When Mosaic’s first Netscape browser was introduced in 1993,  it opened the riches of the world wide web to the public. For the first time, people outside universities could really see what resources were on the Internet, and it was all down(or up)hill from there. Since then, the web has only grown, and what’s more, it has grown from the edges — content is user-generated, by anyone who cares to post it. The growth of broadband worldwide has meant immediate contact with people ALL over the world, and instantaneous transmission of information, both good and bad.

As a result, President Obama really can’t be compared to any other American President, except perhaps President Bush 43. No one else has lived under these conditions. I’m sure Obama finds them trying.

First of all, he’s not going to be able to turn the page, at least not without Congessional hearings, on torture.
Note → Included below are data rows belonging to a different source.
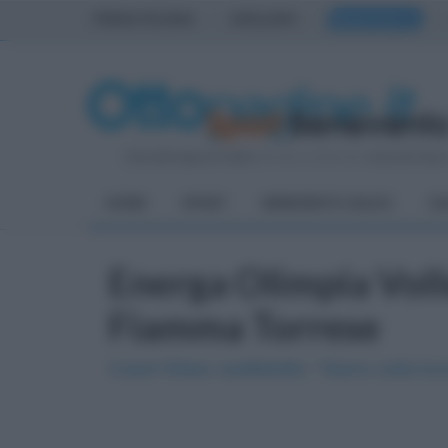
PRIMA PAGINA
AVELLINO
BENEVENTO
Giovedì 6 Agosto 2026
| Direttore Editoriale:
Antonio Sass
HOME
SPORT
BENEVENTO CALCIO
CA
Energa Olimpia Volle
Fiamma Torrese
Coach Eliseo soddisfatto: "Siamo sulla bu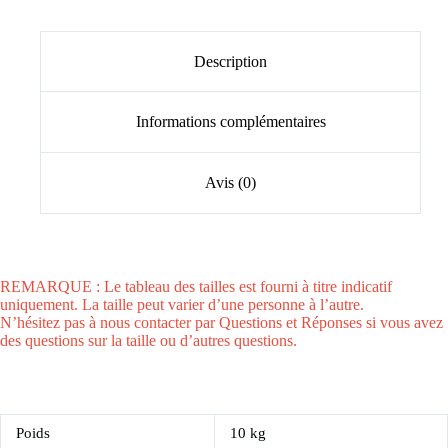
Description
Informations complémentaires
Avis (0)
REMARQUE : Le tableau des tailles est fourni à titre indicatif
uniquement. La taille peut varier d’une personne à l’autre.
N’hésitez pas à nous contacter par Questions et Réponses si vous avez
des questions sur la taille ou d’autres questions.
Poids
10 kg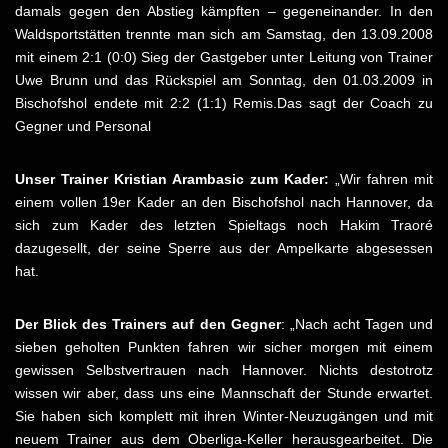
damals gegen den Abstieg kämpften – gegeneinander. In den
Waldsportstätten trennte man sich am Samstag, den 13.09.2008
mit einem 2:1 (0:0) Sieg der Gastgeber unter Leitung von Trainer
Uwe Brunn und das Rückspiel am Sonntag, den 01.03.2009 in
Bischofshol endete mit 2:2 (1:1) Remis.Das sagt der Coach zu
Gegner und Personal
Unser Trainer Kristian Arambasic zum Kader:
„Wir fahren mit
einem vollen 19er Kader an den Bischofshol nach Hannover, da
sich zum Kader des letzten Spieltags noch Hakim Traoré
dazugesellt, der seine Sperre aus der Ampelkarte abgesessen
hat.
Der Blick des Trainers auf den Gegner
: „Nach acht Tagen und
sieben geholten Punkten fahren wir sicher morgen mit einem
gewissen Selbstvertrauen nach Hannover. Nichts destotrotz
wissen wir aber, dass uns eine Mannschaft der Stunde erwartet.
Sie haben sich komplett mit ihren Winter-Neuzugängen und mit
neuem Trainer aus dem Oberliga-Keller herausgearbeitet. Die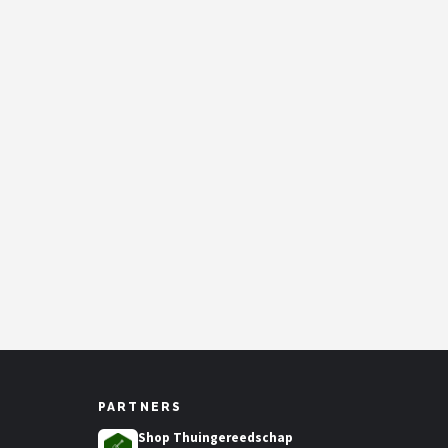
PARTNERS
Shop Thuingereedschap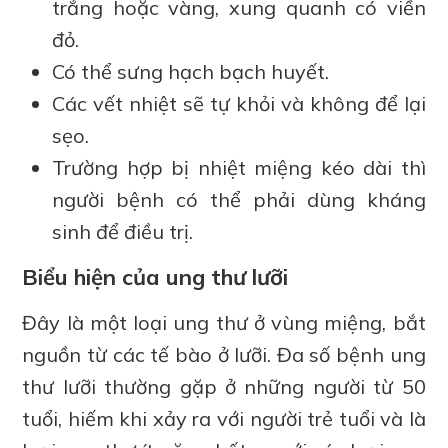
trắng hoặc vàng, xung quanh có viền
đỏ.
Có thể sưng hạch bạch huyết.
Các vết nhiệt sẽ tự khỏi và không để lại
sẹo.
Trường hợp bị nhiệt miệng kéo dài thì
người bệnh có thể phải dùng kháng
sinh để điều trị.
Biểu hiện của ung thư lưỡi
Đây là một loại ung thư ở vùng miệng, bắt
nguồn từ các tế bào ở lưỡi. Đa số bệnh ung
thư lưỡi thường gặp ở những người từ 50
tuổi, hiếm khi xảy ra với người trẻ tuổi và là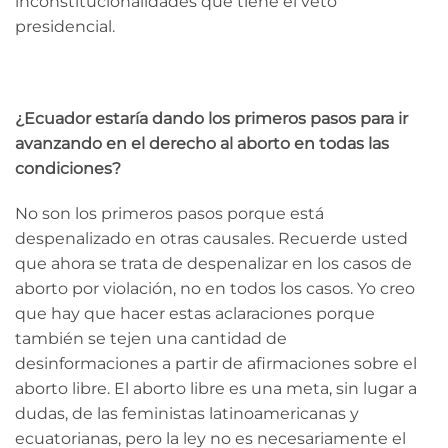
inconstitucionalidades que tiene el veto
presidencial.
¿Ecuador estaría dando los primeros pasos para ir
avanzando en el derecho al aborto en todas las
condiciones?
No son los primeros pasos porque está
despenalizado en otras causales. Recuerde usted
que ahora se trata de despenalizar en los casos de
aborto por violación, no en todos los casos. Yo creo
que hay que hacer estas aclaraciones porque
también se tejen una cantidad de
desinformaciones a partir de afirmaciones sobre el
aborto libre. El aborto libre es una meta, sin lugar a
dudas, de las feministas latinoamericanas y
ecuatorianas, pero la ley no es necesariamente el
If he doesn’t allow hearings, other countries will hold them for us, because unless we police ourselves, we have lost all claim to moral authority.

We became the “good guys” after World War II because we rebuilt Europe, did our best to remember the Holocaust, and participated in the war crimes tribunals held all over the world.  America, everyone thought, was the land of the free, home of the brave, country of laws and fairness. We don’t torture.

Believe me, outside the US the argument isn’t whether it worked–whether we got good information from torture or bad. It’s about whether, as the moral arbiter of the world, the convener and host of the United Nations, America had any right to do to “terrorists” what we judged so many others for doing. If we don’t subject ourselves to some kind of self-flagellation, which doesn’t necessarily mean prosecuting the perpetrators, but at least apologizing to the world for what we did, we will never regain the influence we have lost over the last eight years.

Especially since we’ve also been tagged with starting a global economic recession. We need all the good will we can summon.

Because, as the internets have pointed out, with the proliferation of different points of view and the dredging up of carefully buried and redacted information out into the sunlight, one’s man’s terrorist is another man’s hero. The Somali “pirates,” in our society, are wage-earners and food gatherers in their own. Their fishing beds have been raided by the boats of others, and poisoned by the dumping of hazardous waste in our oceans — the hazardous waste of countries far from Africa who knew they could do it because Somalia was a failed state.

And the Islamist “terrorists” are, in their own culture, religious martyrs. Just as the Israeli “terrorists” are the defenders of the homeland, and the Palestinian “terrorists” are the defenders of the Holy Land. These perspectives are widely published online.

At some point not too far in the future, the transparency of the web will force us to be honest about all this, and to respect the points of view that are now flooding the online world from every corner of the globe, and, indeed, from our own records. How long did it take the Nixon tapes to be released: 30 years? How long did it take Bush’s records? 30 days?

Lest you think all is lost, and yearn for the days when Roosevelt could hide his paralysis and Kennedy his womanizing, there are magnificent and life-saving upsides to this troublesome transparency. Look at swine flu.

Two days ago, no one knew swine flu existed,  yesterday people were already tweeting CDC Alerts, and last night my male dinner companion brought me an N-95 face mask as a gift. By today, the information about where to go and what to do was everywhere. If this is indeed a pandemic (whatever that is), the speed with which information travels, and the transparency of the processes, will be quite a change from when China tried to hide bird flu and SARS.  In fact, arguably we can stop this from developing into a pandemic by using the same transparency that spreads information about what actually happened in Abu Graib.

And think of the young medical student who thought he’d get away with killing a stripper even though he had a Blackberry.

Today, some talking newshead asked an administration spokesperson whether President Obama knew about what was being done to avert the swine flu pandemic. What a stupid question. Obama may have been golfing, but he does have a Blackberry.

HT to Mark Salustro for much of the thinking in this piece.